Included in the 2013 class who could play this year:
• Junior college linebacker Damien Wilson, who was named the national junior college player of the year, will immediately be given the chance to start at inside linebacker and has already enrolled,
• Running back Berekley Edwards, who brings a level of speed the Gophers have been lacking during the past few years and had offers from Iowa and California;
• Quarterback and possible receiver Donovahn Jones, who spurned Missouri shortly before National Signing Day and who also had interest from Arkansas and South Florida, among a handful of other schools,
• Junior college linebacker De’Vondre Campbell, who switched his commitment from Kansas State and also had offers from Texas and Tennessee.

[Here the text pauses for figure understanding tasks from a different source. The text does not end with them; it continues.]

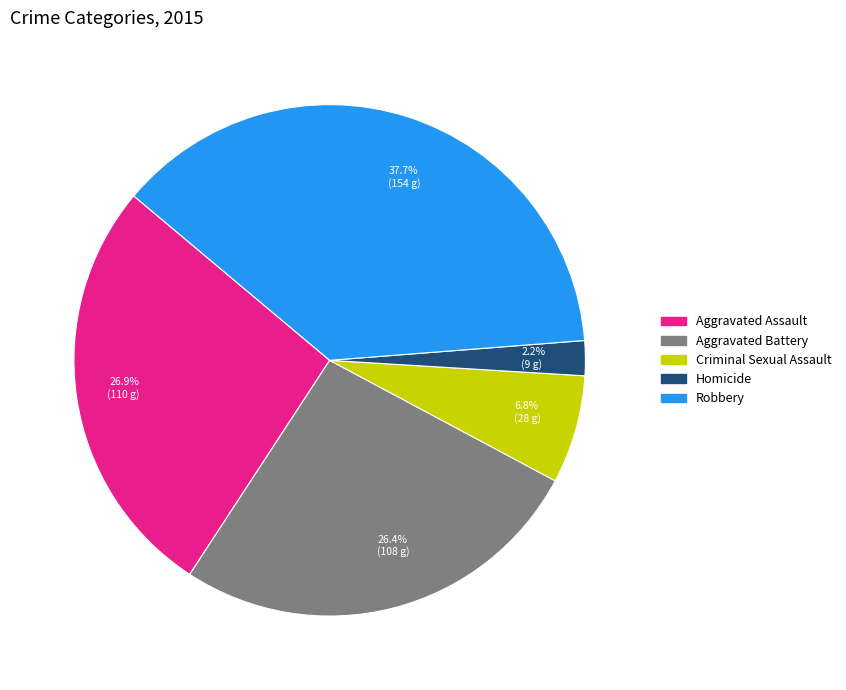

What is the smallest slice in the pie chart?

Homicide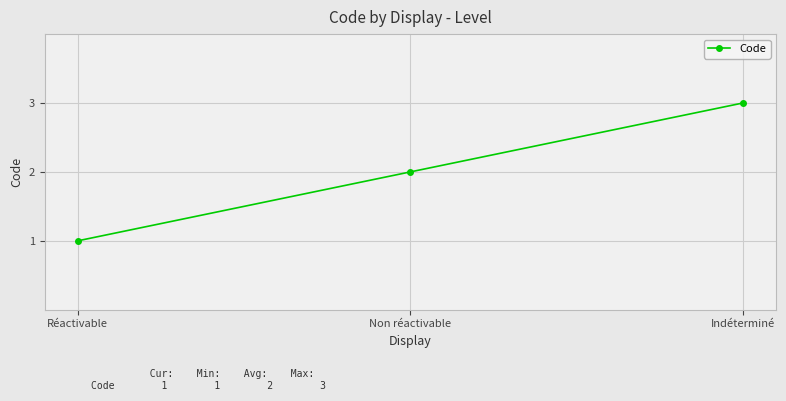

Reading right to left, extract all data points from this chart.

Indéterminé=3	Non réactivable=2	Réactivable=1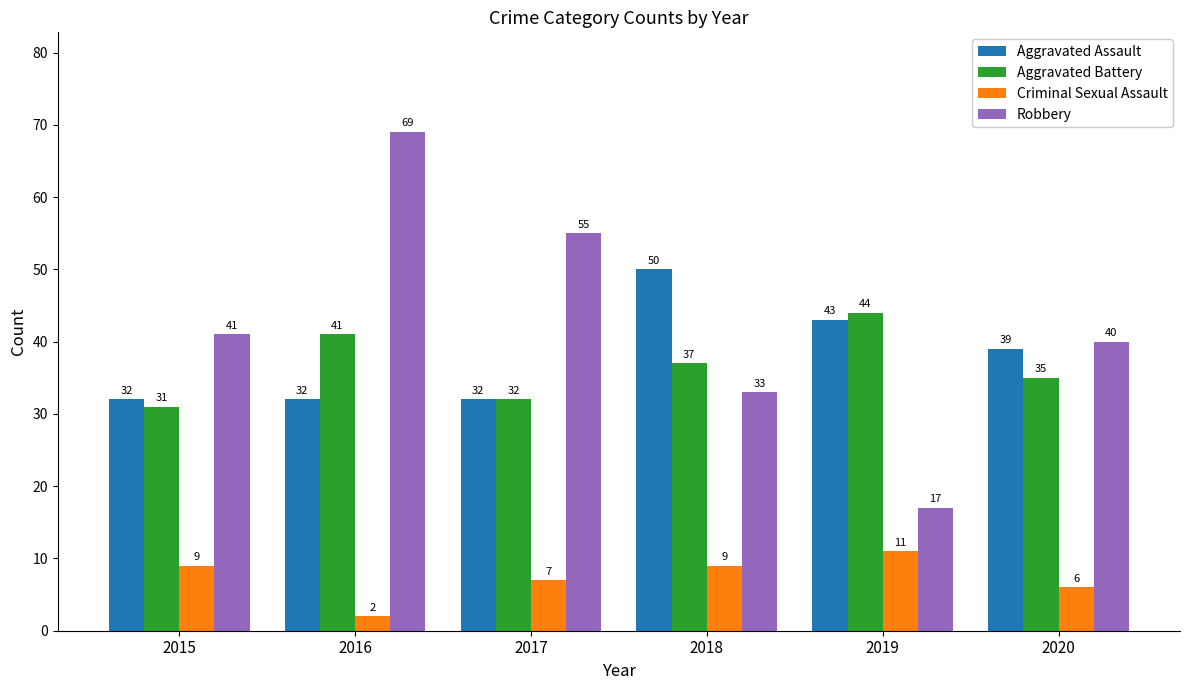

How many values in the Aggravated Battery series are below 37?

3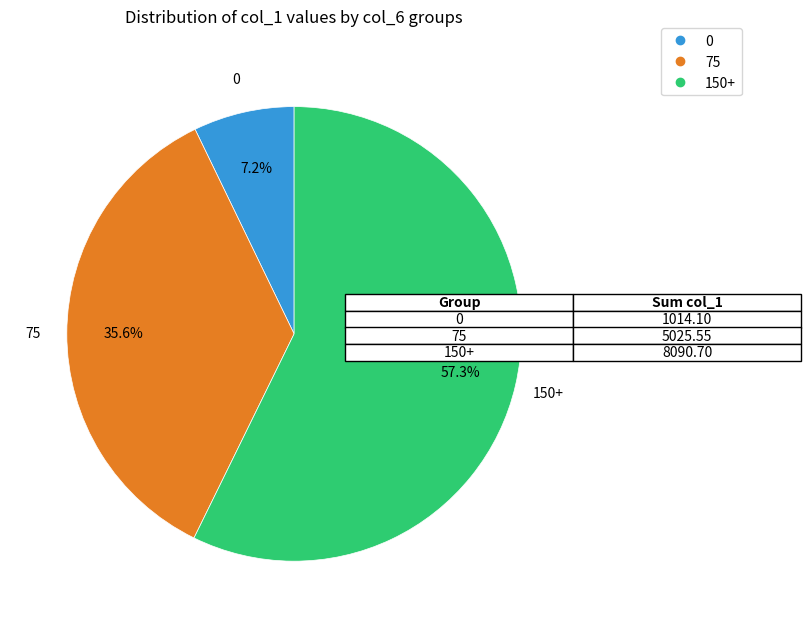

How many slices are in this pie chart?

3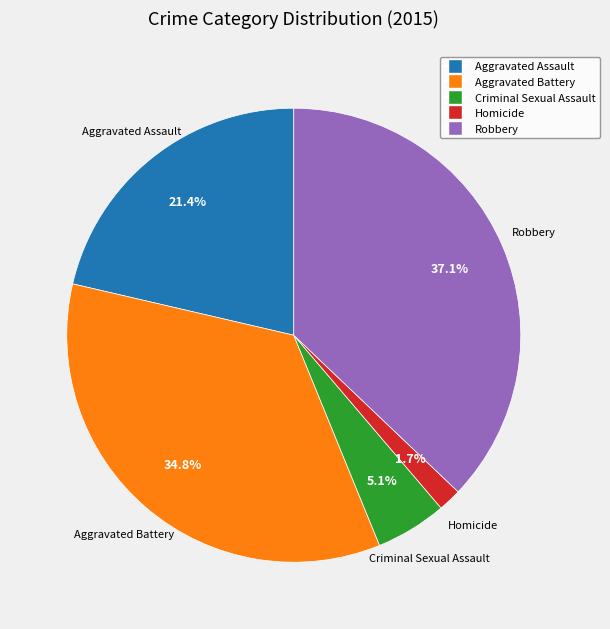

Is it true that Robbery is 48% of the pie?

False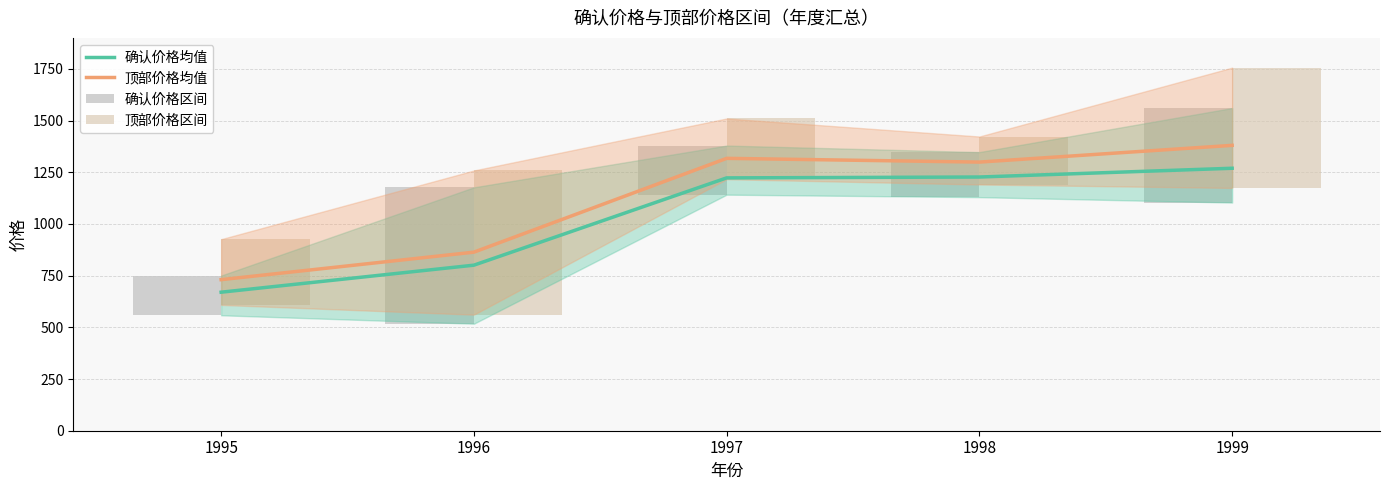

What is the sum of the 顶部价格均值 values at 1996 and 1998?

2163.0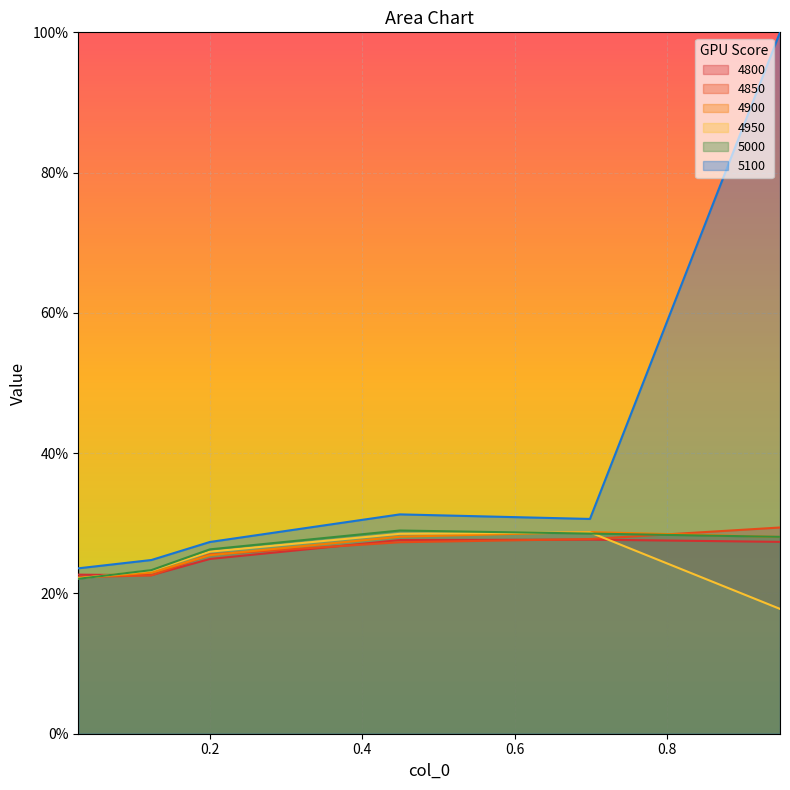

Reading left to right, list all the values displayed in this chart.

4800: 0.0273972602739726=0.2	0.1232876712328767=0.2	0.2=0.2	0.4493150684931507=0.3	0.6986301369863014=0.3	0.947945205479452=0.3
4850: 0.0273972602739726=0.2	0.1232876712328767=0.2	0.2=0.3	0.4493150684931507=0.3	0.6986301369863014=0.3	0.947945205479452=0.3
4900: 0.0273972602739726=0.2	0.1232876712328767=0.2	0.2=0.3	0.4493150684931507=0.3	0.6986301369863014=0.3	0.947945205479452=0.3
4950: 0.0273972602739726=0.2	0.1232876712328767=0.2	0.2=0.3	0.4493150684931507=0.3	0.6986301369863014=0.3	0.947945205479452=0.2
5000: 0.0273972602739726=0.2	0.1232876712328767=0.2	0.2=0.3	0.4493150684931507=0.3	0.6986301369863014=0.3	0.947945205479452=0.3
5100: 0.0273972602739726=0.2	0.1232876712328767=0.2	0.2=0.3	0.4493150684931507=0.3	0.6986301369863014=0.3	0.947945205479452=1.0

For an entire rundown of the class, GopherSports.com has videos and bio information on each of the recruits.
So what does the Gophers’ 2009-2013 recruiting average look like? It’s not great. The Gophers have the 63rd ranked class, good for last in the Big Ten. In 2012, Northwestern and Indiana tied for the last place in the conference’s five-year recruiting rank. On the field, Northwestern finished fifth in the conference and Indiana – which tied with Minnesota and Iowa, who they beat – finished with two conference wins.
Let’s take two teams again:
• Ranked 39th in our five-year recruiting ranking average,
• Played in the Big Ten and had a first-year head coach.
• Ranked 105th in our five-year talent average,
• Played in the MAC and had a second-year head coach.
One of these teams ended up ranked 108th by Football Outsiders.One of these teams played in the Orange Bowl and was ranked 33rd nationally by Football Outsiders.
Team A? Illinois. Team B? Northern Illinois, a team put together by the coaching staff now at Minnesota.
This doesn’t mean the Gophers suddenly have a recruiting class that should be ranked more highly. It simply means that the Gophers are well positioned to modestly surprise some teams and fans who aren’t paying close attention. Yes, recruiting matters. But it’s also worth noting that Jerry Kill prides himself on finding players the bigger schools have ignored.
Recruiting matters, but for programs like the Gophers, the building blocks of rebuilding aren’t going to come from a National Signing Day ranking.